Tien jaar lang al zijn de Portables de trotse belhamels van de Vlaamse postpop, en dat wordt door de groep gevierd met de langverwachte release van hun vijfde studioplaat, Topless Is More. Het enthousiasme wordt na enkele luisterbeurten echter gauw getemperd en de feesthoedjes gaan weer de kast in.
Het had heel wat voeten in de aarde eer de opvolger van Girls Beware in de winkels lag. De Portables' label, (K-RAA-K)³, was immers niet te vinden voor de nieuwe plaat, en de groep zocht zijn heil bij het Brusselse Still om de nieuwe aan de man te brengen. Eerlijk gezegd snappen we wel waarom (K-RAA-K)³ het album niet in zijn stal zag passen. Topless Is More is namelijk nog een pak conventioneler en poppier dan we reeds van Ghent’s finest gewoon waren, en de koerswijziging roept toch enkele serieuze vraagtekens op. Moeten we de Portables nu met bloemenkransen overladen of veeleer met pek en veren de stad uit jagen?
Er staan natuurlijk geen afschuwelijke of gehoorgangmartelende nummers op Topless Is More, maar toch kan ongeveer de helft van dit album gemakkelijkheidhalve onder de noemer “vulsel” geplaatst worden. Nummers als “Bulletbabe”, waarin een akoestisch niemendalletje halverwege via een technobruggetje omgebouwd wordt tot een would-be rocker, spelen met het gegeven van popmuziek zonder echt memorabel te zijn. Het korte “Autist Redding”, waarin foute trance-keyboardjes de plak zwaaien tot het nummer implodeert, is hiervan ook een schoolvoorbeeld; point taken. Wanneer de groep in “This Is A Song” de gitaren omgordt en het Pavement-gehalte danig de lucht in jaagt, valt het resultaat hooguit te bestempelen als generisch. Dit nummer mag dan wel leuk zijn, het voegt niets bijzonders toe aan het toch wel mooie oeuvre van de groep. Om nog maar te zwijgen van de circa 15 minuten met achtereenvolgens regenweer en gesnurk die achter “Triportit” geplakt werden; noem ons gerust droogstoppels, maar het nut ervan ontgaat ons volledig.
En dan zijn er nog de gemiste kansen. Het vrolijke, echoënde danspopriedeltje “Haut Gay”, dat de gemiddelde Stubru-luisteraar wel al eens door zijn radioboxen heeft horen waaien, is op zich ook best leuk, maar wordt op symfonische wijze gerekt tot maar liefst negen minuten; de lol is er dan al lang vanaf. Zelfs de geinige hidden track “The Indian Mahowhow”, een kort swingnummertje uit de oude doos, is geen excuus om de hele rit uit te zitten. Ook het trage, met seventies synth-klanken gevulde “Superdedubber” wordt negen volle minuten nergens naartoe gesleept, waardoor een potentiële monstersong vakkundig naar de haaien wordt geholpen.

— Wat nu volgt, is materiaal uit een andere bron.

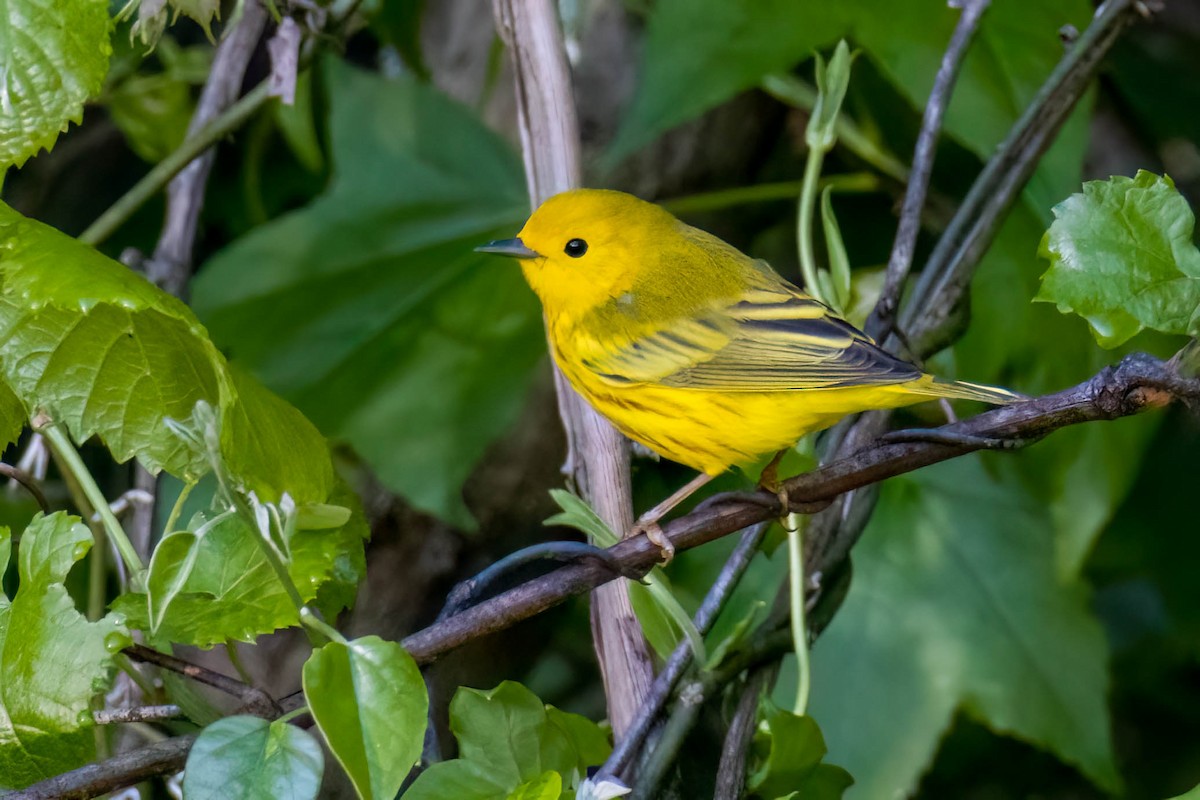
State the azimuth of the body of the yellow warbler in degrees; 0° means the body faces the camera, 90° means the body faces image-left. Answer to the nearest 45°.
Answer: approximately 90°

Er zijn gelukkig ook nog een paar nummers die het middelmatige met gemak overstijgen en de plaat nog het beluisteren waard maken. Opener “Col Phillins” bijvoorbeeld, waarin er vanuit een hectische riff traag opgebouwd wordt tot een duizelingwekkende wall of sound waarvan Phil Spector gegarandeerd een hartaanval zou krijgen. Een betoverende tocht van start tot einde, wat ook gezegd mag worden van het lijzige “Plankier”, dat zijn onaardse schoonheid pas prijsgeeft na meerdere luisterbeurten. Ook het atmosferische “Vegetarian BBQ”, waarin nerveuze clicks and cuts, gitaargepingel en een dwingende baslijn de basis vormen, is een geweldig nummer dat langzaam opbouwt tot een ontladende climax. Het gezapige “In The Zoo, There's A Coo” is ook verplicht voer, al was het maar om te horen hoe de heren plots een filmische wervelwind van geluid opzetten en met volle kracht alles wegblazen. Akoestische afsluiter “Triportit” ten slotte blijft dankzij de door de vocoder gesleurde vocals zowaar interessant, en wordt zelfs hilarisch wanneer het nummer plots in een geüpdatete Frans chanson verandert, accordeon incluis.
Topless Is More is vooral een plaat geworden waarop het, op enkele uitzonderingen na, middelmaat troef is, met nummers die meestal wel leuk klinken maar om de een of andere reden niet blijven hangen. Misschien hadden ze het bij (K-RAA-K)³ dan toch bij het rechte eind.